Passage to read:
________________________

In connection with the New York mayoralty race, there has been a fair amount of discussion in the media about the constitutional and practical effects of New York City’s “stop and frisk” policing methods. Having visited New York under different mayors and having seen what has been a very different city at different times, I have some views on the subject. That said, New York’s policies at their most strident do not hold a candle to some place called Deming, New Mexico.

One David Eckert has filed a deprivation of civil rights lawsuit in federal court in New Mexico against the city of Deming, Deming police officers, Hidalgo County Sheriff’s officers, a Deputy District Attorney, two doctors, and a medical clinic. If only half of the allegations are true, Deming, whatever its virtues, is not a place you want to visit. At least by car.

According to the twenty-nine page complaint, this is what happened. On January 12, 2013, Mr. Eckert was stopped by the Deming police in the Walmart parking lot for failing to yield at a stop sign. He was ordered out of his car and patted down. More officers arrived and a police dog named Leo “allegedly alerted to the driver’s seat.” (For some inexplicable reason that reminds me of a television cartoon my kids used to watch when I was in law school which featured a detective dog whose slogan was “Nose, nose, anything goes,” but I digress.) A couple of the officers then told the original ticketing officer that Mr. Eckert “was known” in the county for warehousing drugs where the sun don’t shine.

At any rate, that was, if you will excuse the pun, the beginning of the end.

Mr. Eckert was handcuffed and taken to the Deming Police Station. His car was seized and searched.

Nothing was found.

A search warrant for Mr. Eckert’s rear end was obtained. He was taken to the Deming Emergency Room but the attending physician, to his enduring credit, refused to conduct the “search” on the grounds it was unethical. The officers found a more pliant doctor at another emergency room in an adjoining county. There an abdominal x-ray was ordered.

Nothing was found.

Then two digital searches were performed, finding nothing other than what you might expect to be found under, shall we say, natural conditions.

An enema was then given, and the results searched. (Who signs up for these jobs?)

Nothing unexpected was found.

________________________

Text extractions by page:

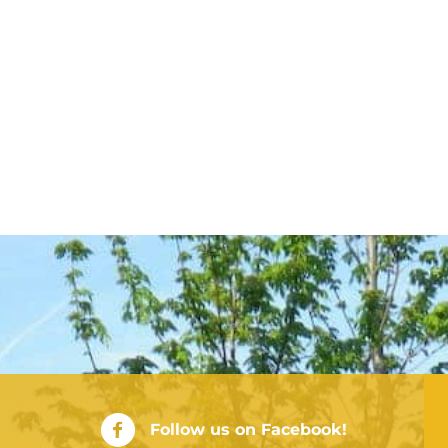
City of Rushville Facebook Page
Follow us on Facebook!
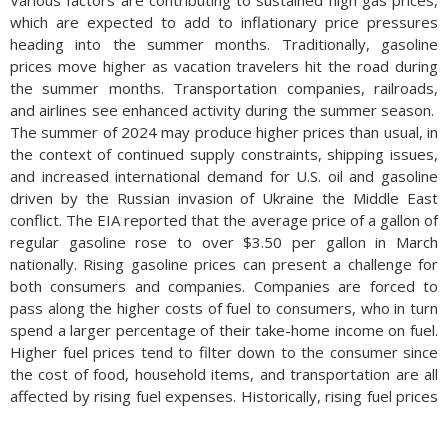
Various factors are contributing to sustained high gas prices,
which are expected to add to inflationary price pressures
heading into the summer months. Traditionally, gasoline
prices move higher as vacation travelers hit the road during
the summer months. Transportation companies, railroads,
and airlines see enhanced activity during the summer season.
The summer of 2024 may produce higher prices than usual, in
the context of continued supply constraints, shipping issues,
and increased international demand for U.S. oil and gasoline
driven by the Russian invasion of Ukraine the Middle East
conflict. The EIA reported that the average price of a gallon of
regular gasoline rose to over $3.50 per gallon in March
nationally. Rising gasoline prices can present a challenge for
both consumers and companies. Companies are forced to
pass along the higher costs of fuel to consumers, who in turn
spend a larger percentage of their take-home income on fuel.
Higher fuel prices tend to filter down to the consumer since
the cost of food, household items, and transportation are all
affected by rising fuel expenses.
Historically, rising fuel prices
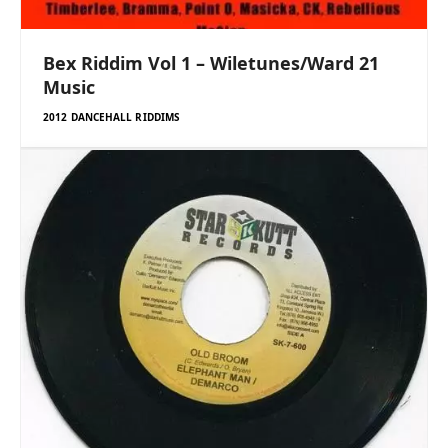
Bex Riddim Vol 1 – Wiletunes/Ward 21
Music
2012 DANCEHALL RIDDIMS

________________________

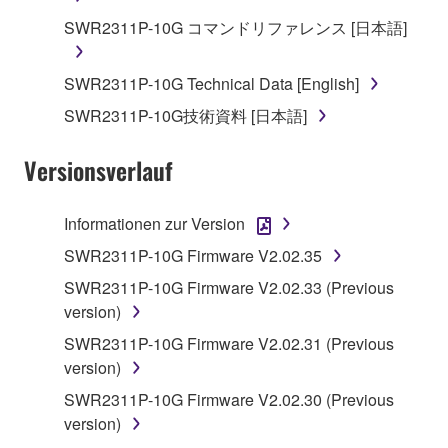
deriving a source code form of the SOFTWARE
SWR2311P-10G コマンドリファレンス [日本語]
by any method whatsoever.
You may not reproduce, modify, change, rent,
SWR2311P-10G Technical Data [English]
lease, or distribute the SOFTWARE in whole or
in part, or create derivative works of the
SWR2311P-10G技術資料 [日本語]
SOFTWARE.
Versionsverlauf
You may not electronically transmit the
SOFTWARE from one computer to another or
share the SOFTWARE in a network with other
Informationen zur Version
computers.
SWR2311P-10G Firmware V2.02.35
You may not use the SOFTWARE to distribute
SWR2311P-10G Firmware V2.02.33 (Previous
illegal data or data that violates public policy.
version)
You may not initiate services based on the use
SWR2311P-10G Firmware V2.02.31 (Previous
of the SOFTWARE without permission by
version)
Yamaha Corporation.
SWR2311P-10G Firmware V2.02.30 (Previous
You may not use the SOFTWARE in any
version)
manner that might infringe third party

________________________

Exercise instructions: Continue the account of David Eckert's lawsuit against Deming, New Mexico, picking up after its final line.

Answer to the exercise:
Another enema was given and another “stool search” performed. (Is this where the phrase “stool pigeon” originated?) But again the results were clear, at least of narcotics.

I know you are now in the twilight of disbelief, but according to the complaint, a third enema was given and, again, nothing was found.

Then the doctor x-rayed Mr. Eckert’s chest, lungs, and heart. Same result: nothing.

Undeterred, the constabulary ordered a colonoscopy. A surgical team was gathered and the colonoscopy completed.

Nothing was found.

At this point, I gather, the doctors and the police threw in the towel, metaphorically speaking at least, and Mr. Eckert, considerably lighter and possibly glowing from all the x-rays, was finally released.

If all that wasn’t enough, in what might be described as piling on, the “defendant Gila Regional has billed Plaintiff for the ‘services’ it provided at the request of law enforcement,” and Mr. Eckert “still receives medical bills for thousands of dollars.” (I don’t want to be the billing clerk who has to explain those bills to a jury, if I may have a final digression.)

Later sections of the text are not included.